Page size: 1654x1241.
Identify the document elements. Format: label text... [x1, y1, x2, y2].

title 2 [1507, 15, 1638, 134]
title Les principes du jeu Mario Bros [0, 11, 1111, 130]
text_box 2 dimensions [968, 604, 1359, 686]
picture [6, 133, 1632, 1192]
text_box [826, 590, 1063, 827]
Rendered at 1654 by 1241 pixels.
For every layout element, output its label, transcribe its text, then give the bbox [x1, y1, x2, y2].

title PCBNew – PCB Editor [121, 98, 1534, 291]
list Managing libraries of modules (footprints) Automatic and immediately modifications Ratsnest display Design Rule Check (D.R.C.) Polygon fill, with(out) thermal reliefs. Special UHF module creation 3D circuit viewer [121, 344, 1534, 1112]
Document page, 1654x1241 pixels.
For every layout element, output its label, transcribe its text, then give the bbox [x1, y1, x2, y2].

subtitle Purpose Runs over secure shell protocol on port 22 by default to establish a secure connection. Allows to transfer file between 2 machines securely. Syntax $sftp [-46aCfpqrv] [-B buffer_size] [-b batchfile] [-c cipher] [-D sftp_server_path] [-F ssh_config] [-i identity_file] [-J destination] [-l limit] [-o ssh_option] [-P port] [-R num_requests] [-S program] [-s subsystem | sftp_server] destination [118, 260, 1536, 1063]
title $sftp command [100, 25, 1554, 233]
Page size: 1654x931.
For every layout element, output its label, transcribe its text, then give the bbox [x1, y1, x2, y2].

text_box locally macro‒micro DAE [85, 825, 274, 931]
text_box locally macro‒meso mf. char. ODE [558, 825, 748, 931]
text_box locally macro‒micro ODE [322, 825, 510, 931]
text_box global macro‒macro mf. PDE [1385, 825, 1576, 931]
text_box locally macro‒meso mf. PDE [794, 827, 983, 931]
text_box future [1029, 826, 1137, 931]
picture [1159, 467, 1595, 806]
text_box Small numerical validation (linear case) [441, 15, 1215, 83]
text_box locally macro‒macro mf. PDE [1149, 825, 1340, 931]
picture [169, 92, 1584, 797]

──────

GOAL —
Please edit the rows above, replacing "transcribe its text" with "copy out its text" everywhere it appears and leaving everything else unchanged.

FULL ANSWER —
Page size: 1654x1241.
Identify the document elements. Format: label text... [x1, y1, x2, y2].

title 2 [1507, 15, 1638, 134]
title Les principes du jeu Mario Bros [0, 11, 1111, 130]
text_box 2 dimensions [968, 604, 1359, 686]
picture [6, 133, 1632, 1192]
text_box [826, 590, 1063, 827]
Rendered at 1654 by 1241 pixels.
For every layout element, output its label, copy out its text, then give the bbox [x1, y1, x2, y2].

title PCBNew – PCB Editor [121, 98, 1534, 291]
list Managing libraries of modules (footprints) Automatic and immediately modifications Ratsnest display Design Rule Check (D.R.C.) Polygon fill, with(out) thermal reliefs. Special UHF module creation 3D circuit viewer [121, 344, 1534, 1112]
Document page, 1654x1241 pixels.
For every layout element, output its label, copy out its text, then give the bbox [x1, y1, x2, y2].

subtitle Purpose Runs over secure shell protocol on port 22 by default to establish a secure connection. Allows to transfer file between 2 machines securely. Syntax $sftp [-46aCfpqrv] [-B buffer_size] [-b batchfile] [-c cipher] [-D sftp_server_path] [-F ssh_config] [-i identity_file] [-J destination] [-l limit] [-o ssh_option] [-P port] [-R num_requests] [-S program] [-s subsystem | sftp_server] destination [118, 260, 1536, 1063]
title $sftp command [100, 25, 1554, 233]
Page size: 1654x931.
For every layout element, output its label, copy out its text, then give the bbox [x1, y1, x2, y2].

text_box locally macro‒micro DAE [85, 825, 274, 931]
text_box locally macro‒meso mf. char. ODE [558, 825, 748, 931]
text_box locally macro‒micro ODE [322, 825, 510, 931]
text_box global macro‒macro mf. PDE [1385, 825, 1576, 931]
text_box locally macro‒meso mf. PDE [794, 827, 983, 931]
text_box future [1029, 826, 1137, 931]
picture [1159, 467, 1595, 806]
text_box Small numerical validation (linear case) [441, 15, 1215, 83]
text_box locally macro‒macro mf. PDE [1149, 825, 1340, 931]
picture [169, 92, 1584, 797]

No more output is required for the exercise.